米国Sonyから、なにやら新しいデバイスが発売されると報道されたのが8月の初め(参照)。最初はあまり注目していなかったのだが、Engagetの続報でOSがLinux+Qtopiaらしいと知り、がぜん興味が沸く。QtopiaにならすでにUIEngineも移植済みなので、アプリをインストールする方法さえ見つけることができれば走らせてみることができる。
そこで、すぐにSony Styleで予約しておいたのだが、それが届いたのが今日。さっそく遊んでみた。
大きさは一昔前の携帯電話ぐらい(900シリーズになる前のFOMAの携帯電話を思い出して欲しい)。ふたまわりぐらい小さくしたPSPという感じか。液晶はちゃんと今の携帯電話なみに明るくてきれいなものを使っている。液晶が安っぽいと全体が安っぽくなってしまうのでこれはとても重要。
最初に電源を入れると現在の日時の入力とユーザー登録をさせられる(少し不愉快)。名前(本名である必要はない)、誕生日、およびオプショナルのプロファイルだ。なぜ誕生日が必要なのかがどうも理解できないが、ひょっとしたらNintendo DSの様に誕生日をお祝いしてくれるのかも…と密かに期待してみたりする。「おもてなし」にこだわる人間として言わせていただければ、ユーザー登録は必要になったときにするように設計した方が良かったのではないかと思う。ちなみに、この段階でQWERTYのキーボードを使ってみたが、使いごこちは悪くない。ちょうど、RIMのBlackberryのキーボードと同じような使い心地だ。

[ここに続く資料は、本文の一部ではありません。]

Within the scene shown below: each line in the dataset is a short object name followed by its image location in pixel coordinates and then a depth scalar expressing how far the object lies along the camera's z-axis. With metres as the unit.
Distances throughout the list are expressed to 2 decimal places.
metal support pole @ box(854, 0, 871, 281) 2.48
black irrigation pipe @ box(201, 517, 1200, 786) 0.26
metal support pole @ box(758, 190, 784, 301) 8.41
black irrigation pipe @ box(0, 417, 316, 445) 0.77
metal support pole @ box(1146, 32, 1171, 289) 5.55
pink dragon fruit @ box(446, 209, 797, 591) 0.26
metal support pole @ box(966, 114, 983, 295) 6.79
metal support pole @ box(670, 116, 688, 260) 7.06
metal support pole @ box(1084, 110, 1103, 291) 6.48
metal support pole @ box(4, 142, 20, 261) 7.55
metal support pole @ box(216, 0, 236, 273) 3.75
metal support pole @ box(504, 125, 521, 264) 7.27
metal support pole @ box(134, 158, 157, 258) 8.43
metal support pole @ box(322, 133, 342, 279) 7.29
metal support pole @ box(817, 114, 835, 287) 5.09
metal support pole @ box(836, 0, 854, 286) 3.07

次にしたのがWiFiの設定。ちゃんと我が家のWiFiを見つけてくれたし、WEPのセキュリティにも対応してくれている。当然といえば当然だが、このあたりでユーザーがつまづかないように作る事はとても大切だ。さっそくブラウザーを立ち上げて、このブログを見てみるが、画面が小さすぎてレイアウトが崩れて本文が表示されない。でも、米国で売られているデバイスにも関わらず、日本語のフォントがちゃんと内蔵されている点は評価。メニューからZoom->50%を選ぶと辛うじて本文が表示されるようになったが、今度はフォントが小さすぎて文字が読めない。携帯電話においてもそうだが、この手の携帯型デバイスにわざわざフル・ブラウザーを載せてパソコン用のウェブページを見る意味なんてあるのだろうか。ちなみにブラウザーはOperaだそうだ(参照)。

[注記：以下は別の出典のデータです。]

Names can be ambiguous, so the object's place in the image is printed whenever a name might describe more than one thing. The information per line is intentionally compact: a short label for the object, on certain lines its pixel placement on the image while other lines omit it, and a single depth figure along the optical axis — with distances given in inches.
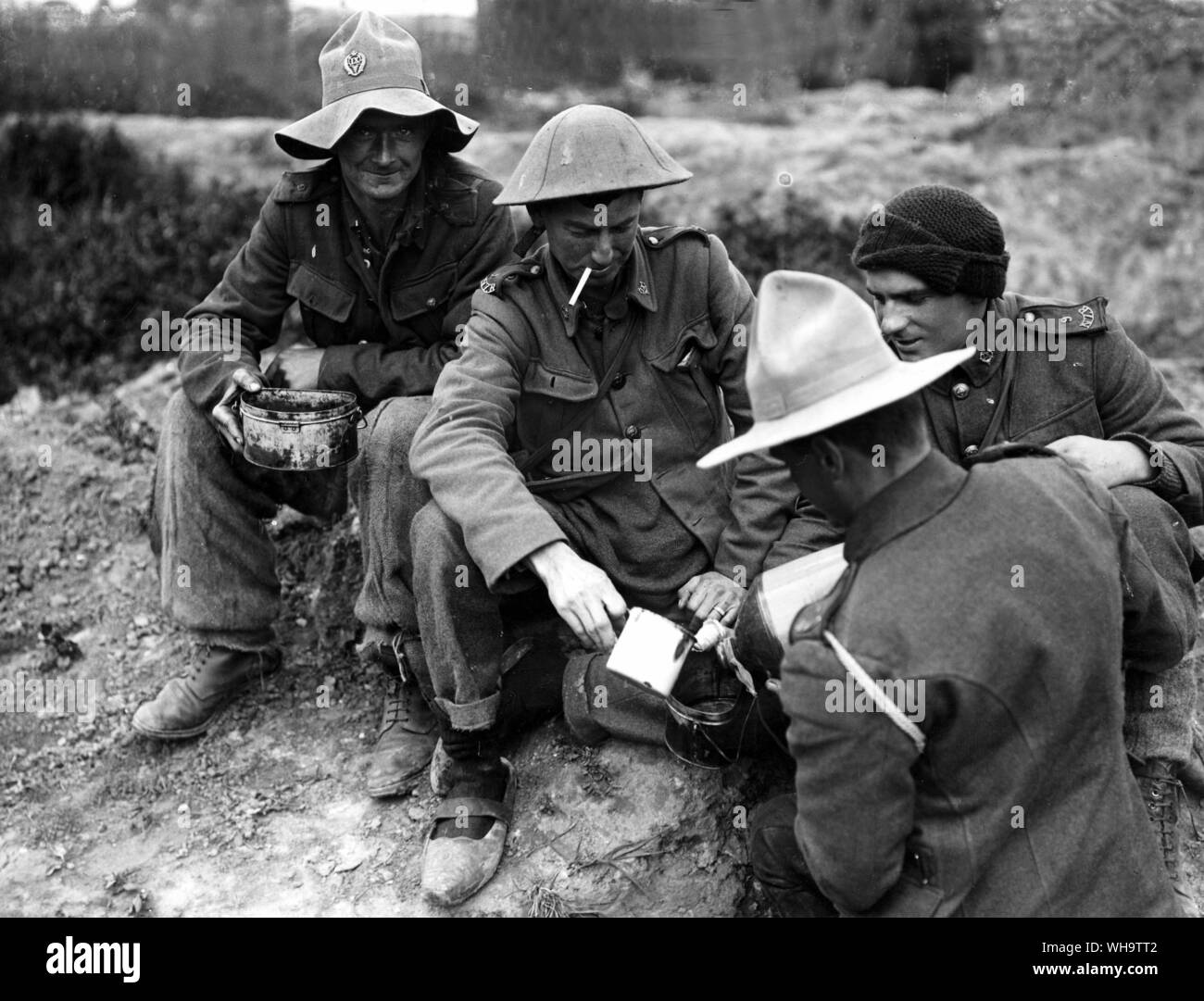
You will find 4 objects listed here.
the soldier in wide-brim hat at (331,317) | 163.3
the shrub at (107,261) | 328.5
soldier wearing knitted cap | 129.1
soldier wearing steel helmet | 135.7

次に試したのがSkype(Communicationというメニューの下に、Skype、Google Talk、Yahoo! Messenger、Ad Hoc Application という四つの通信手段が提供されている)。QUERTYキーボードが付いているので、Skype名やパスワードを入力するのも簡単、あっさりと繋がった。スピーカーを耳に当てるとマイクが口元にくるので、携帯電話のように通話することが出来るのだ。さっそく別の部屋にいる妻と会話してみたが、スピーカーを耳にしっかり当てると、マイクがちゃんと音を拾ってくれないし、マイクを口元に近づけるとスピーカーからの音が聞きにくくなる。これで長電話をしようと思ったら、イヤホンは必須だ。でも、マイクは内蔵マイクを使わなければならないので、その場合はMyloをカラオケマイクのように持って話すことになるが、これはちょっと格好悪い(「カラオケチャット」だ)。
他にもパソコンから転送した写真を見る機能、音楽ファイルを転送して携帯型音楽プレーヤーとして使う機能などもあるが、写真はあくまでおまけ的なもの、音楽ファイルに関しては、iTuneで採用しているAACをサポートしていないので役に立たない(サポートしているのは、ATRAC、MP3、Windows Media Audioのみ)。SonyとしてはiTuneではなくSonicStageを使って欲しいのだろうが、それは無理というものである。
とりあえずの第一印象で言う限り、メディア端末としてはイマイチ(iPodにはかなわない)、唯一使えるのはSkype。パソコンに縛り付けられずに、家の中を歩き回ってSkype チャットできるのはすばらしい。ただし、スピーカーとマイクの配置が悪いので、それが致命的。せっかくここまでやるのなら、Skypeチャットに最適化された携帯電話に近いフォームファクターにして欲しかった。
そうは言っても、せっかく手にいれたのだから、次にSkypeで会議をする機会があったら使ってみようと思う(たぶん「カラオケチャット」モードで)。色々と使いこなすうちにもう少し良いところも見つかるかも知れない。
ちなみに、まだどうやって自分で作ったソフトをインストールするのかは分かっていない(というか禁止されている可能性も高い)ので、それも調べなければならない。UIEngineさえ起動することができれば、先日作ったテレビ番組表みたいなプロトタイプを簡単に走らせることが出来るのでそれは楽しそうだ。